Plage, sable, vitesse et sensations, autant d'ingrédients qui peuvent rendre les vacances inoubliables. Le char à voile combine tous ces éléments à lui seul. Sport et loisir pratiqué par de nombreux adeptes de nos jours, voici tout ce qui a fait sa notoriété.

Osez le char à voile
Photo: Allan Lee

Vous les avez vus sur la plage, poussés par le vent, à quelques centimètres du sable, défiant parfois les lois de la gravité ? Peut-être avez-vous eu envie de tenter l'expérience du char à voile ? Il faut dire que l'invention est séduisante : elle permet de parcourir la plage dans sa longueur, profitant de la basse mer et découvrant des sensations nouvelles. Le principe est très simple : le char est tracté par la force du vent, capté par une voile. Il ne reste plus qu'à le diriger...

Historique et origine

Le char à voile est un sport de vitesse que l'on exerce en principe sur de grandes plages de sable. Sa première exploitation technique serait apparue en Égypte antique, spécialement pour les loisirs. A la même époque, en Asie, les Chinois avaient des chariots guidés par le vent.
Une première compétition officielle a lieu au début du 20ème siècle, en Belgique. Mais c'est après la première guerre mondiale que le français Henry Demoury met au point le premier char à voile fonctionnel, stable et compétitif. Des clubs français apparaissent sur les plages du Nord de la France, que la Fédération française de char à voile reconnaît officiellement. Depuis, une rencontre internationale se déroule annuellement dans chacune des régions possédant de vastes plages nécessaires pour pratiquer ce type de sport.

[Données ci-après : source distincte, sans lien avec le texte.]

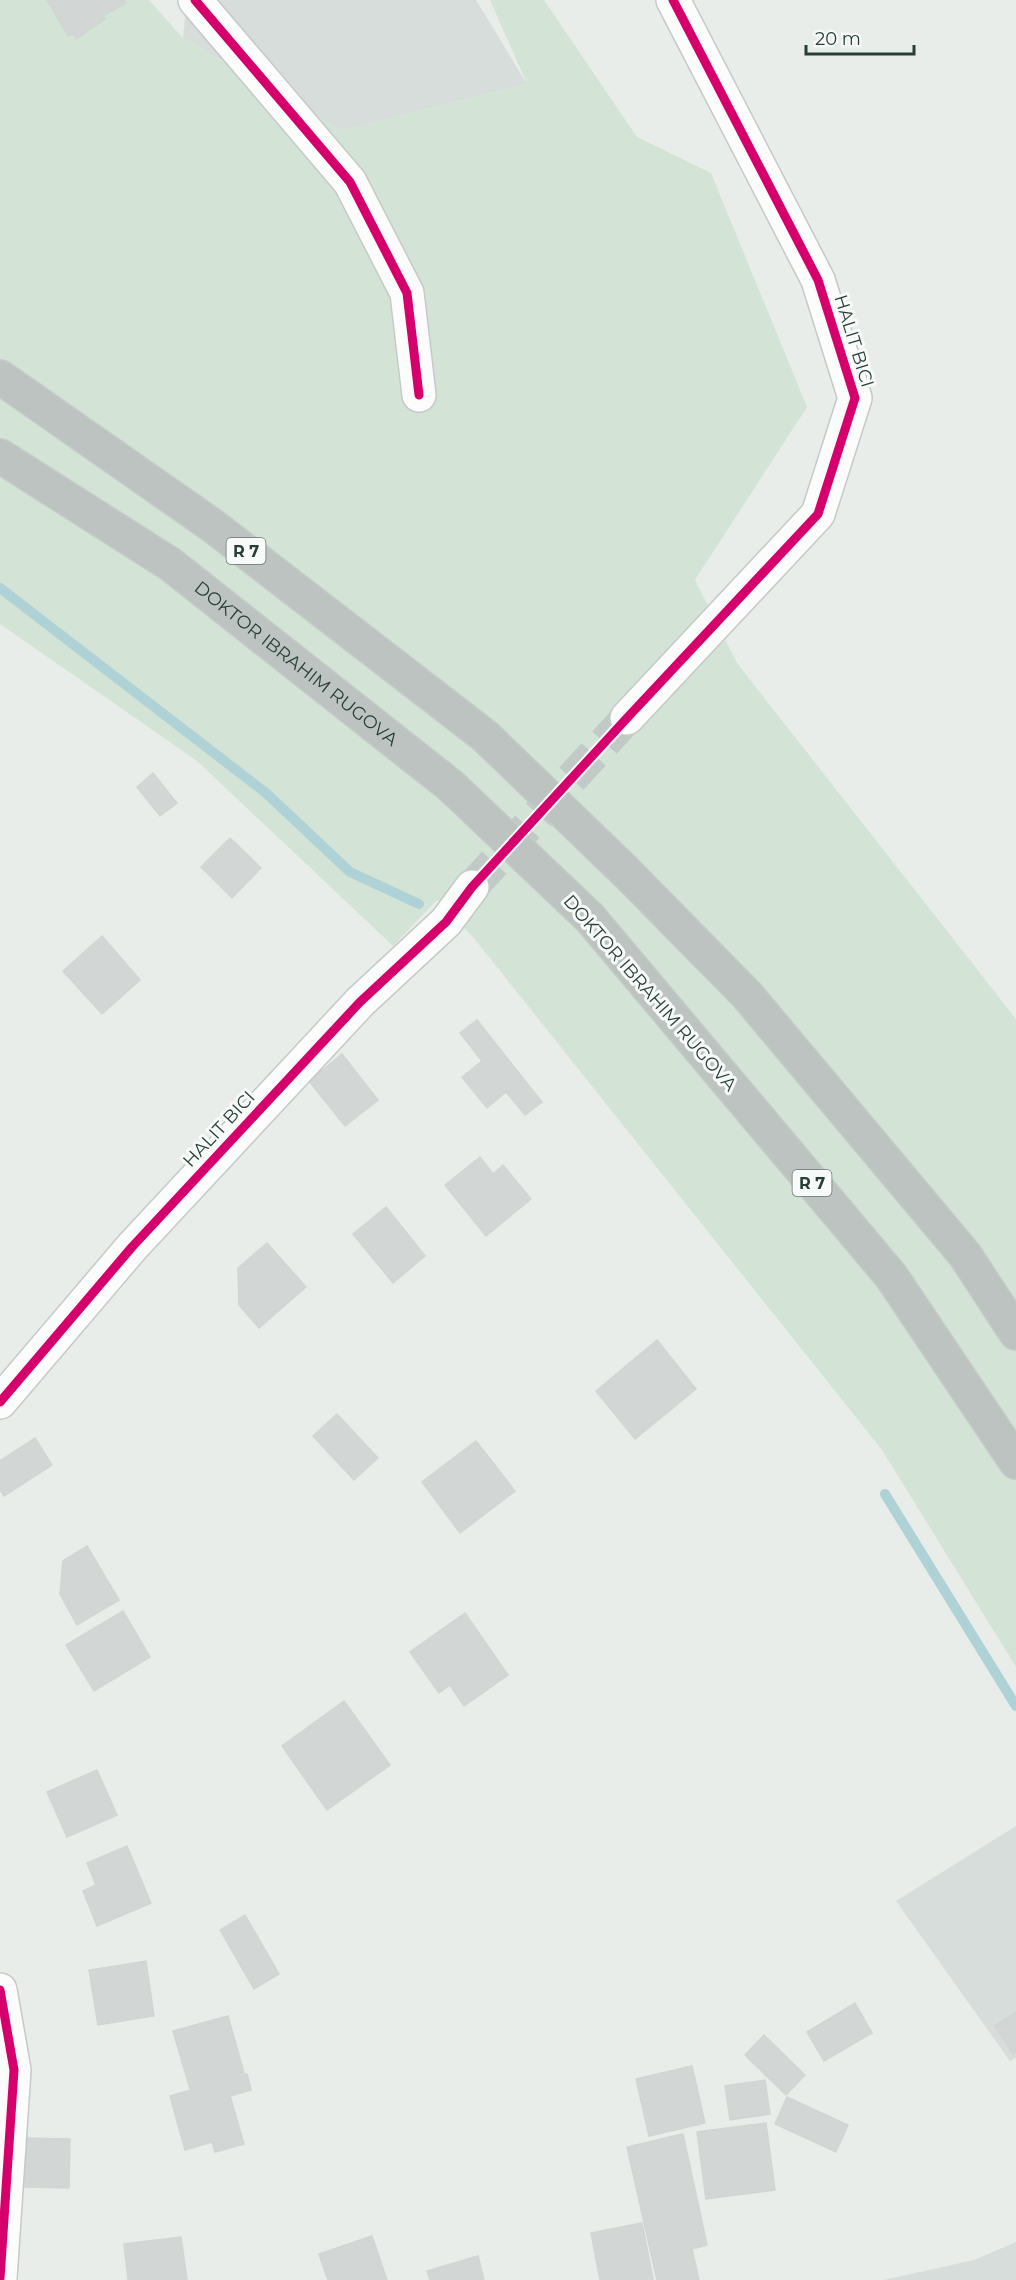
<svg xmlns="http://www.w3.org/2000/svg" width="1016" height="2280" font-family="Montserrat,sans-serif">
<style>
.built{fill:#d7ddda}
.green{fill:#d3e4d7}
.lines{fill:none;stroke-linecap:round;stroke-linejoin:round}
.stream{stroke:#aed2d5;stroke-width:10}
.building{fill:#d2d6d4;stroke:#d1d5d3;stroke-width:1.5}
.minor-tunnel{stroke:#c1cac6;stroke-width:33;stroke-dasharray:33 16;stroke-linecap:butt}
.minor-casing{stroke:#c5cac7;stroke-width:36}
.highway-casing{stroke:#c4cbc8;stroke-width:36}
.minor{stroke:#fcfcfc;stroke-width:33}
.highway{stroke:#bdc3c1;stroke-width:33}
.highway-bridge-casing{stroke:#c4cbc8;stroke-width:36;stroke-linecap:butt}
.highway-bridge{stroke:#bdc3c1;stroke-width:33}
.cycleway-casing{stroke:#f7faf8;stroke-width:13}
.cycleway{stroke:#d6006c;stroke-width:9}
.labels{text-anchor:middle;stroke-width:6;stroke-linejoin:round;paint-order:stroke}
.shield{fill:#f7faf8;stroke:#657670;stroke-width:1.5}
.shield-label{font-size:16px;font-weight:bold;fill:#273e36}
.street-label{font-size:18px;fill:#273e36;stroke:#f7faf8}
</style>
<rect width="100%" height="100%" fill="#e8edea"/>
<g class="built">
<polygon points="187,0 476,0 527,84 342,131 183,38"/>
<polygon points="1016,1826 1016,2058 1010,2061 896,1901"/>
<polygon points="1016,2242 1016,2280 884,2280 974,2260"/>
</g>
<polygon class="green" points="0,0 149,0 183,38 342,131 527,84 490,0 544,0 637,137 711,173 807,407 695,580 737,663 1016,1019 1016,1667 882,1450 473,937 437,900 393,946 197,761 0,624"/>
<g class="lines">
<g class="stream">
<polyline points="0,588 266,793 350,872 419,904"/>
<polyline points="885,1494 1016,1706"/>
</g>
</g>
<g class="building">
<polygon points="47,0 124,0 126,3 68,36"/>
<polygon points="50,0 109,0 97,8 105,19 76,39"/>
<polygon points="153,773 177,803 160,816 137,787"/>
<polygon points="230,838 261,868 232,898 201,867"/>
<polygon points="102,936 140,980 102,1014 63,971"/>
<polygon points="477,1020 542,1102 525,1115 506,1092 487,1108 462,1077 482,1061 460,1033"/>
<polygon points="342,1054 378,1100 345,1126 309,1081"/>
<polygon points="480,1157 493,1174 503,1165 531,1199 486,1236 445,1185"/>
<polygon points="386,1207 425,1256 393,1283 353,1234"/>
<polygon points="267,1243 306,1287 259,1328 239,1305 238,1268"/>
<polygon points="657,1340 696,1389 635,1439 596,1391"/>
<polygon points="337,1414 378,1458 354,1480 313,1436"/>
<polygon points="35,1438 52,1465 4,1496 0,1490 0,1461"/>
<polygon points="476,1441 515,1491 460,1533 422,1482"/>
<polygon points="87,1546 119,1600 77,1625 60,1594 63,1561"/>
<polygon points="123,1611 150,1657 94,1691 66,1645"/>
<polygon points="465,1613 508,1675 464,1706 450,1685 439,1693 410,1652"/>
<polygon points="344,1701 390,1765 327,1810 282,1746"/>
<polygon points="97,1770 117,1815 67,1837 47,1792"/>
<polygon points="127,1846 151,1903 97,1926 83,1891 96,1885 87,1863"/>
<polygon points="245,1915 279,1974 254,1989 220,1930"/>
<polygon points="146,1961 154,2016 98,2025 89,1970"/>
<polygon points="855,2003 872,2033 824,2061 807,2032"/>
<polygon points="1016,2012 1016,2052 1013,2054 995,2026"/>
<polygon points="228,2016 244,2073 190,2089 173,2031"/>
<polygon points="764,2035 805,2075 786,2095 745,2055"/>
<polygon points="692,2066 705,2123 649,2136 636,2079"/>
<polygon points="247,2074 251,2090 230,2096 244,2144 215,2152 212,2142 185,2150 170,2096"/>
<polygon points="765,2080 770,2114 730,2120 725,2086"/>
<polygon points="787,2097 848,2125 836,2152 775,2124"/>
<polygon points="766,2123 775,2190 706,2199 697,2132"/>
<polygon points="683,2134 707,2245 692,2249 699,2280 657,2280 627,2147"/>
<polygon points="26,2138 70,2139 69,2188 25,2187"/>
<polygon points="642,2223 653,2279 600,2280 591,2233"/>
<polygon points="372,2236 387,2280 328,2280 319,2254"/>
<polygon points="181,2237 187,2279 128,2280 124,2244"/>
<polygon points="478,2256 484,2280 430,2280 427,2271"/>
</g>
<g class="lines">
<polyline class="minor-tunnel" points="472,887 627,718"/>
<defs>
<g id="minor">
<polyline points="195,0 350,182 407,293 419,395"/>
<polyline points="627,718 818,514 855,398 818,280 673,0"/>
<polyline points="0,1402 132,1247 360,1002 446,922 472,887"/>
<polyline points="0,1990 14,2070 0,2278"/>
</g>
<g id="highway">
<polyline points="0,377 213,526 485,736"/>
<path id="s1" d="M0 456 170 564 451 786"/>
<polyline points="626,872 747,995 965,1255 1016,1333"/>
<polyline points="590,918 891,1276 1016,1462"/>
</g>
</defs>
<use href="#minor" class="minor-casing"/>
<use href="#highway" class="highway-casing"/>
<use href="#minor" class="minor"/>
<use href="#highway" class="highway"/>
<defs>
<g id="highway-bridge">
<polyline points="485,736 626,872"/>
<polyline points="451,786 590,918"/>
</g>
</defs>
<use href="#highway-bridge" class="highway-bridge-casing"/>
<use href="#highway-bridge" class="highway-bridge"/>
<defs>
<g id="cycleway">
<polyline points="195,0 350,182 407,293 419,395"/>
<polyline points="0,1402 132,1247 360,1002 446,922 472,887 627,718 818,514 855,398 818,280 673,0"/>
<polyline points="0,1990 14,2070 0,2278"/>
</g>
</defs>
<use href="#cycleway" class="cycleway-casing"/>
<use href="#cycleway" class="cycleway"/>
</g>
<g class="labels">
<g class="shield">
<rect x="226.5" y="538" width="39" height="26" rx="4.5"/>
<rect x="792.5" y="1170" width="39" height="26" rx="4.5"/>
</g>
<g class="shield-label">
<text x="246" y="557">R 7</text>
<text x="812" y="1189">R 7</text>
</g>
<g class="street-label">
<text transform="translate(854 341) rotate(73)" y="6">HALIT BICI</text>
<text dy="6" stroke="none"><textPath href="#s1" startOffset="362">DOKTOR IBRAHIM RUGOVA</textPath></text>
<text transform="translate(650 993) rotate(49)" y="6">DOKTOR IBRAHIM RUGOVA</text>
<text transform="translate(219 1129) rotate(-47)" y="6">HALIT BICI</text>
</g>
</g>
<path d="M806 45v9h108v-9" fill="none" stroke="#273e36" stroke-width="3"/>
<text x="815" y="45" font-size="18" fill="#273e36" stroke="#f7faf8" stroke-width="4.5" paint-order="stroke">20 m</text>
</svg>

Les composants du char à voile

Le char à voile se divise en deux grandes parties : le châssis et le gréement. Le premier est une coque munie d'un palonnier (pédales agissant sur la gouverne) qui permet de faire pivoter la roue avant avec les pieds. Le frein permet de ralentir ou de s'arrêter. Le char possède trois roues : les deux à l'arrière sont bien écartées afin d’avoir un équilibre presque parfait.
La deuxième partie, le gréement, est formée par un mât, une grande voile, une écoute servant à faire varier la vitesse en tendant ou en lâchant la voile, des poulies utiles pour maintenir l'écoute et choquer ou border la voile. Enfin, la bôme sert à tenir le bas de la voile.

Les gestes à ne pas faire

Afin de garantir la sécurité durant la pratique du char à la voile, il est interdit de mettre les mains en dessous, de sortir les pieds, d'enrouler l'écoute autour du poignet, d'enlever le casque au cours d’un trajet, de se tenir debout quand le char est un mouvement et de monter à deux dans un char à voile qui est conçu pour une seule personne. Il faut éviter aussi d'enrouler tous types de cordages autour du bras, de regarder en arrière, de rouler côte à côte... Il est préférable de rouler sur les lignes et aux heures autorisées. Au cas où deux chars se rencontrent, c'est la règle de la priorité à droite qu'il faut respecter.

Si vous voulez tenter l'expérience, sachez que des clubs organisent des séances d'initiation au char à voile, aux alentours de 30 euros pour 1h30 de découverte.